* Questions to answer *
a) Could you copy the stretch from "Storage temperatures" through "free -20 freezer." in the post on plasmid storage temperatures, word for word?
b) Can you carry on the post on plasmid storage temperatures from its last line?

Storage temperatures

jim hartley jhartley at access2.digex.net
Thu Jun 29 05:24:41 EST 1995


A few years back a guy here took a plasmid and cycled it between 37 C and 
dry ice, my memory is 30 times, and took out samples during the process.  
By gel analysis the degree of supercoiling was entirely unchanged by all 
this freezing and thawing.  I know there is an ancient bias that freezing 
is bad for plasmids, but for DNA less than lambda size I have never seen 
any data demonstrating this.  I fear microbial growth and slow enzymatic 
degradation much more than freeze/thaw cycles, so all my DNA is tucked away in a frost free -20 freezer.

Jim Hartley
Life Technologies, Inc.
On Wed, 28 Jun 1995, Paul N Hengen wrote:

>  In article <nbai.12.00088C53 at teleport.com| 
>  nbai at teleport.com (Ted G. Martin) writes:
> 
> | I have read discussions here on correct freezing temperatures and longevity 
> | for differing suspensions (i.e. plasmids). What I question is the control over 
> .                                 ^^^^^^^^
> | any of these temperatures.

* Entries supplied *
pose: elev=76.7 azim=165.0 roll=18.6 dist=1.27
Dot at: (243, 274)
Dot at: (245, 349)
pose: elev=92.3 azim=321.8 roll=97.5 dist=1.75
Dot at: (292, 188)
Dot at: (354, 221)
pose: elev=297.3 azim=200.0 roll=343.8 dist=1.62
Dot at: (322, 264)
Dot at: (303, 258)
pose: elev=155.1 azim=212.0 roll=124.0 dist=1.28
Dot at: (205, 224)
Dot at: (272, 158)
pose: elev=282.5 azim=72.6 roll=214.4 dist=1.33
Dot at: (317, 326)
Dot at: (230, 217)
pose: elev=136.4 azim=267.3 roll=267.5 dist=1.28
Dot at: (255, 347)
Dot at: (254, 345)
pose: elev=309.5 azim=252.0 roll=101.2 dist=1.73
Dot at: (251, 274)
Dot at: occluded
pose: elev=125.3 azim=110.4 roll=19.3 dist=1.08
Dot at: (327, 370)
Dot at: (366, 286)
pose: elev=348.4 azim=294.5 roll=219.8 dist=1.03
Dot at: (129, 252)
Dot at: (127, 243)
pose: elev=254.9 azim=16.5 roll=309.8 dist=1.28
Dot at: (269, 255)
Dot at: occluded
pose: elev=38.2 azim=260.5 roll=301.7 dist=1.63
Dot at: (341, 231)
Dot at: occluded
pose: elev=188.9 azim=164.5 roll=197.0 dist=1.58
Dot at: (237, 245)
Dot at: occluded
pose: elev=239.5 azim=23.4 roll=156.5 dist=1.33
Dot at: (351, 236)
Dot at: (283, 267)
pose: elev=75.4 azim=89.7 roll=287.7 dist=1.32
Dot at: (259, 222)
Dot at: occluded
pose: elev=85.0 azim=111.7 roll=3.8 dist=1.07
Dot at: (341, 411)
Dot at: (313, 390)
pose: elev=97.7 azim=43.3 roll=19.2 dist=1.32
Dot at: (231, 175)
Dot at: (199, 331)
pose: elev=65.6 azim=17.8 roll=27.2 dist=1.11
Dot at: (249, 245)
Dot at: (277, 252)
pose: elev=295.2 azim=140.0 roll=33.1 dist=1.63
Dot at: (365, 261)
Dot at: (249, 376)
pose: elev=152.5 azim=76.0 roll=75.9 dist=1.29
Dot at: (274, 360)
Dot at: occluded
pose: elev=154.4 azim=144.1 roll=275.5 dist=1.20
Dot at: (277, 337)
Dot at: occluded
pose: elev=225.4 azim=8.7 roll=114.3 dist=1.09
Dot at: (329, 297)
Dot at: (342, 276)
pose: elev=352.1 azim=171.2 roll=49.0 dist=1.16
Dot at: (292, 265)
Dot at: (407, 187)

* Answers by item number *
a)
Storage temperatures

jim hartley jhartley at access2.digex.net
Thu Jun 29 05:24:41 EST 1995


A few years back a guy here took a plasmid and cycled it between 37 C and 
dry ice, my memory is 30 times, and took out samples during the process.  
By gel analysis the degree of supercoiling was entirely unchanged by all 
this freezing and thawing.  I know there is an ancient bias that freezing 
is bad for plasmids, but for DNA less than lambda size I have never seen 
any data demonstrating this.  I fear microbial growth and slow enzymatic 
degradation much more than freeze/thaw cycles, so all my DNA is tucked away in a frost free -20 freezer.

b)
> | 
> | Alot of problems occur not due to the actual temperature but allowing the item 
> .         ^^^^^^^^
> | to pass across critical crystalization phases such as 0, -20, -70, and -130 
> | C on a repeated basis. It may improve your efforts to ensure that temperature 
> | set points on your storage devices are set well on side or the other of these 
> | critical phases.
> | 
> | Ted Martin
> | National Bio-Medical Archives (NBAI)
> 
> Do you mean that repeated freezing and thawing can do damage to
> my plasmid DNA preps?
> 
> -Paul.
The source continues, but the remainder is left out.